His eyes and his voice dropped. “If it hadn’t been for you, I don’t know what I would have done. Certainly, I would not have healed so quickly—in mind or in body.”

  “What—did I do?” Javan asked.

  “You gave your very soul into my keeping, if only for an hour,” Tavis said softly. “I asked you to let me draw on your very life-force, praying that I would be able to prevent myself from drawing out too much, and you gave yourself completely into my hands—or, rather, my hand. I might have killed you that night, Javan. You must have sensed that. But you never hesitated. You gave me the energy of Healing and of life.”

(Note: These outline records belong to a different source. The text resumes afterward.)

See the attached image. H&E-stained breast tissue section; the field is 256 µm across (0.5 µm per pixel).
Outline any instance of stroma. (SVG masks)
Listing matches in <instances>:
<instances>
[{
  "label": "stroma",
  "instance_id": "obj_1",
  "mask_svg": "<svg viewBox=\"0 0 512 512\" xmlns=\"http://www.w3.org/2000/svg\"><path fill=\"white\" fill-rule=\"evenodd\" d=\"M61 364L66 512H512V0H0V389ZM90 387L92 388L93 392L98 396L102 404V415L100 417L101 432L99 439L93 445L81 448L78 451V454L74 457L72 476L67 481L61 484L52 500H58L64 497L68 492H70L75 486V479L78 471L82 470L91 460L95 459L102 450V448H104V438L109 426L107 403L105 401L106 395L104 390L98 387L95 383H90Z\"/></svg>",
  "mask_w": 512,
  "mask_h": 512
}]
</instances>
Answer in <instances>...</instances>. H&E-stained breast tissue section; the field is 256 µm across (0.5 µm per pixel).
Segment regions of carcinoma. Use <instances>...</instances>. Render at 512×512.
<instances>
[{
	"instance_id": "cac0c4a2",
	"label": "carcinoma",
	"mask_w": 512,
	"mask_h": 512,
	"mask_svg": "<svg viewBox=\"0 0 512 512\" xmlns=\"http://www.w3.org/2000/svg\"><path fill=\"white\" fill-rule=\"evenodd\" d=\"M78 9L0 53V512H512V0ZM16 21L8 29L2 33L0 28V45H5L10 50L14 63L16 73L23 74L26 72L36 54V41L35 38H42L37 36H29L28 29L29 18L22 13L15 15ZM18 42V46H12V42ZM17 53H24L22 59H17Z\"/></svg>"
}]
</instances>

  Javan’s eyes had grown round as Tavis spoke, and now he reached across and took the Healer’s hand.

  “Have you not done the same for me, countless times?” the boy asked quietly. “I was awed and honored to be able to do it for you. And yet—”

  “And yet?”

  “And yet, I did not think humans could do such things for Deryni, Tavis. How is it that I can?”

  “I don’t know,” Tavis whispered. “I really don’t know. And yet, I think this thing is not something which has always been. As close a time ago as just before your father’s death, I would swear there was only the ordinary rapport of patient and Healer between us.”

  “Then, what happened to change things?” Javan asked. “What happened the night my father died? Rhys himself claimed to have done something to you. And we know that he gave me and my brothers a so-called physick that night. Perhaps he did something else to me, as well as to you. Do you think we can find out?”

  “I don’t know,” Tavis replied thoughtfully. “God knows, I’ve searched my memories as best I can alone, but perhaps—” He glanced at Javan tentatively and gave his hand a squeeze.